--- start of SOURCE TEXT ---

+ 1
C++ | Queue management part 2
can anyone share your solution. I can't get it right.
8 ответов
+ 6
#include <iostream>
using namespace std;
class Queue {
int size;
int* queue;
public:
Queue() {
size = 0;
queue = new int[100];
}
void add(int data) {
queue[size] = data;
size++;
}
void remove() {
if (size == 0) {
cout << "Queue is empty"<<endl;
return;
}
else {
for (int i = 0; i < size - 1; i++) {
queue[i] = queue[i + 1];
}
size--;
}
}
void print() {
if (size == 0) {
cout << "Queue is empty"<<endl;
return;
}
for (int i = 0; i < size; i++) {
cout<<queue[i]<<" <- ";
}
cout << endl;
}
Queue operator+(Queue obj){
Queue result;
result.size = this->size;
result.queue = this->queue;
int length = obj.size;
int n = 0;
while(n<length){
result.add(obj.queue[n]);
n++;
}
return result;
}
};
int main() {
Queue q1;
q1.add(42); q1.add(2); q1.add(8); q1.add(1);
Queue q2;
q2.add(3); q2.add(66); q2.add(128); q2.add(5);
Queue q3 = q1+q2;
q3.print();
return 0;
}
+ 2
How about you copy your code into a Playground project and share that here, so that we can have a look together for what might be wrong with your approach?

--- end of SOURCE TEXT ---
--- start of INFORMATION SHOWN ---

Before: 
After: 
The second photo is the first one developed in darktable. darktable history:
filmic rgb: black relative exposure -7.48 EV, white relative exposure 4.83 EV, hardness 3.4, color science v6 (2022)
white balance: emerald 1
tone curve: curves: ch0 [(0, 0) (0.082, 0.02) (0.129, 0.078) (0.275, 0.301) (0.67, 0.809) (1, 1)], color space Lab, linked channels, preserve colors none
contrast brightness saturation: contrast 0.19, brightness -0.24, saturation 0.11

--- end of INFORMATION SHOWN ---

» **DIRECTIONS**
(a) Answer these about the queue management thread:
(i) How many ints does the Queue constructor allocate?
(ii) What message do remove() and print() output when the queue holds nothing?
(iii) Which four values are added to q2 in main()?
(b) Pick up the C++ queue management thread after its last reply and continue it.

» **OUTPUTS FOR THE TASKS**
(a)
(i) 100
(ii) "Queue is empty"
(iii) 3, 66, 128 and 5

(b)
+ 1
Vaibhav Pande thanks for the help ^^)
+ 1
#include <iostream>
using namespace std;
class Queue {
int size;
int* queue;
public:
Queue() {
size = 0;
queue = new int[100];
}
void add(int data) {
queue[size] = data;
size++;
}
void remove() {
if (size == 0) {
cout << "Queue is empty" << endl;
return;
}
else {
for (int i = 0; i < size - 1; i++) {
queue[i] = queue[i + 1];
}
size--;
}
}
void print() {
if (size == 0) {
cout << "Queue is empty" << endl;
return;
}
for (int i = 0; i < size; i++) {
cout << queue[i] << " <- ";
}
cout << endl;
}
Queue operator+(Queue& obj) {
Queue q3;
q3.size = this->size;
q3.queue = this->queue;
for (int i = 0; i < obj.size; i++) {
q3.add(obj.queue[i]);
}
return q3;
}
};
int main() {
Queue q1;
q1.add(42); q1.add(2); q1.add(8); q1.add(1);
Queue q2;
q2.add(3); q2.add(66); q2.add(128); q2.add(5);
Queue q3 = q1 + q2;
q3.print();
return 0;
}
0
Hello guys.
The code show above has a flaw. It is about the use of pointers to add the values in q1 to q3. You see, when you change the values on q1, the values in q3 will also change. i.e. If you remove the first item on q1 it will also be removed from q3.
I am also learning and I could be wrong so I hope my opinion has been helpful.
Let's keep it up!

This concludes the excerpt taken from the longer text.